How to deal with input piped into us
Let’s say we have a program that reads the number of words in a file:
use clap::Parser;
use std::path::PathBuf;
/// Count the number of lines in a file
#[derive(Parser)]
#[command(arg_required_else_help = true)]
struct Cli {
/// The path to the file to read
file: PathBuf,
}
fn main() {
let args = Cli::parse();
let mut word_count = 0;
let file = args.file;
for line in std::fs::read_to_string(&file).unwrap().lines() {
word_count += line.split(' ').count();
}
println!("Words in {}: {}", file.to_str().unwrap(), word_count)
}
It takes the path to a file, reads it line by line, and counts the number of words separated by a space.
When you run it, it outputs the total words in the file:
$ cargo run README.md
Words in README.md: 47
But what if we wanted to count the number of words piped into the program? Rust programs can read data passed in via stdin with the Stdin struct which you can obtain via the stdin function from the standard library.
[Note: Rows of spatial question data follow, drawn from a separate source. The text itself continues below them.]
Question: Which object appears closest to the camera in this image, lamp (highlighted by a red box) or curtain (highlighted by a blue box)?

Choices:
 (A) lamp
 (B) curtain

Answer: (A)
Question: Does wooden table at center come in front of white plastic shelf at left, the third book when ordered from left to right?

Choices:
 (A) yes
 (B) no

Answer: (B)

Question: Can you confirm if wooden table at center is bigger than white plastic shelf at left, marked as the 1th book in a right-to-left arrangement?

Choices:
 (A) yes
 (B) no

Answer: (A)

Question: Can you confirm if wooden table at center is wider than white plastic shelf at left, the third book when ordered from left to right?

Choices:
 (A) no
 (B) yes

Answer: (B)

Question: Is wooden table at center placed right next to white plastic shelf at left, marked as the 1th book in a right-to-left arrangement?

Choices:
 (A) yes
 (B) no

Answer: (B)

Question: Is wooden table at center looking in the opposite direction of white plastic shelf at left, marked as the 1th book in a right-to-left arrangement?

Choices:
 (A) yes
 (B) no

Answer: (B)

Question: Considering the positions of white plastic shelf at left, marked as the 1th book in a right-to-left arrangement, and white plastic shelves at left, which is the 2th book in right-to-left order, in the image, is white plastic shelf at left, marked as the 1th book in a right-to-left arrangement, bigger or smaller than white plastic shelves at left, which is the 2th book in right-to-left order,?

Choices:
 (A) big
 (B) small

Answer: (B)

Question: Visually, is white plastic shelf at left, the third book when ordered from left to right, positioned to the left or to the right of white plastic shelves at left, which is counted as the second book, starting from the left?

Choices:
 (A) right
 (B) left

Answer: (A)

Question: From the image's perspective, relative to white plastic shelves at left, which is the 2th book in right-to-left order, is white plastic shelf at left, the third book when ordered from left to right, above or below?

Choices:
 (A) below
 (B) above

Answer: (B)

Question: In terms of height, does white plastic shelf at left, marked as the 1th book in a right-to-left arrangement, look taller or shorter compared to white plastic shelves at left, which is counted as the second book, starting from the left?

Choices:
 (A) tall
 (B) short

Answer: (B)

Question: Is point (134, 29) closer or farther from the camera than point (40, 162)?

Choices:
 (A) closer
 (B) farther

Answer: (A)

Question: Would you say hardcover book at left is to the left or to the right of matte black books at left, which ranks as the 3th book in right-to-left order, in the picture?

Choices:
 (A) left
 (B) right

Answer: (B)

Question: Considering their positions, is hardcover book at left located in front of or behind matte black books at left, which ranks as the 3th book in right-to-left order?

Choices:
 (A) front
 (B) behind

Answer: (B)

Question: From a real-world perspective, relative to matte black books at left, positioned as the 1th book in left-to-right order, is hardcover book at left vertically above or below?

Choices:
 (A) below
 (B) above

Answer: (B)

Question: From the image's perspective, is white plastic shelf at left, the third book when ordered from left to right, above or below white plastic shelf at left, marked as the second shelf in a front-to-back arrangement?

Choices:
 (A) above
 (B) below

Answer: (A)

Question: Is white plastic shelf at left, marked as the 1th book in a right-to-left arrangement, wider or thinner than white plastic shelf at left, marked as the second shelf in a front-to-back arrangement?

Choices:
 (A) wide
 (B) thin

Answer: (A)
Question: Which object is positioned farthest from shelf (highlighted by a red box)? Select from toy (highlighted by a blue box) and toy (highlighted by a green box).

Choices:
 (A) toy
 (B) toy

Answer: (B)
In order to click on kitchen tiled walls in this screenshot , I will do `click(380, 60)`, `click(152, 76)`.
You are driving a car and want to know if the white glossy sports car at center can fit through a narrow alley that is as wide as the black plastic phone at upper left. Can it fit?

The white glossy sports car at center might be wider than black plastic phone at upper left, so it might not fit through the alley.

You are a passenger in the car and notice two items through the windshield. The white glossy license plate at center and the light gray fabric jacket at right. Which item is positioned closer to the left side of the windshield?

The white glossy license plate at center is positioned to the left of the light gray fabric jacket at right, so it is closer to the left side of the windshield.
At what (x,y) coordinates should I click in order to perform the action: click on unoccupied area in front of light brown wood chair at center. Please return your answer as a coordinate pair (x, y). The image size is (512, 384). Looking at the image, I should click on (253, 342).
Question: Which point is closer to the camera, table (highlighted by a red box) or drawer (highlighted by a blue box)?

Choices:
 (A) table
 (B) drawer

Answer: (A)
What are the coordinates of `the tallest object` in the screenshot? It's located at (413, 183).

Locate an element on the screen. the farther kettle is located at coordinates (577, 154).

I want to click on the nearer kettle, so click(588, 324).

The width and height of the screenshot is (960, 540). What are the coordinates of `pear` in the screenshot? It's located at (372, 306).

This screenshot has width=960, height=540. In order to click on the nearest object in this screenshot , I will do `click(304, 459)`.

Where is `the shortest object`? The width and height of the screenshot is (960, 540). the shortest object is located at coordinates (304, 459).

Similar to reading the lines of a file, it can read the lines from stdin.
Here’s a program that counts the words of what’s piped in via stdin
use clap::{CommandFactory, Parser};
use std::{
fs::File,
io::{stdin, BufRead, BufReader, IsTerminal},
path::PathBuf,
};
/// Count the number of lines in a file or stdin
#[derive(Parser)]
#[command(arg_required_else_help = true)]
struct Cli {
/// The path to the file to read, use - to read from stdin (must not be a tty)
file: PathBuf,
}
fn main() {
let args = Cli::parse();
let word_count;
let mut file = args.file;
if file == PathBuf::from("-") {
if stdin().is_terminal() {
Cli::command().print_help().unwrap();
::std::process::exit(2);
}
file = PathBuf::from("<stdin>");
word_count = words_in_buf_reader(BufReader::new(stdin().lock()));
} else {
word_count = words_in_buf_reader(BufReader::new(File::open(&file).unwrap()));
}
println!("Words from {}: {}", file.to_string_lossy(), word_count)
}
fn words_in_buf_reader<R: BufRead>(buf_reader: R) -> usize {
let mut count = 0;
for line in buf_reader.lines() {
count += line.unwrap().split(' ').count()
}
count
}
If you run that program with text piped in, with -
representing the intent to
read from stdin
, it’ll output the word count:
$ echo "hi there friend" | cargo run -- -
Words from stdin: 3
It requires that stdin is not interactive because we’re expecting input that’s piped through to the program, not text that’s typed in at runtime. If stdin is a tty, it outputs the help docs so that it’s clear why it doesn’t work.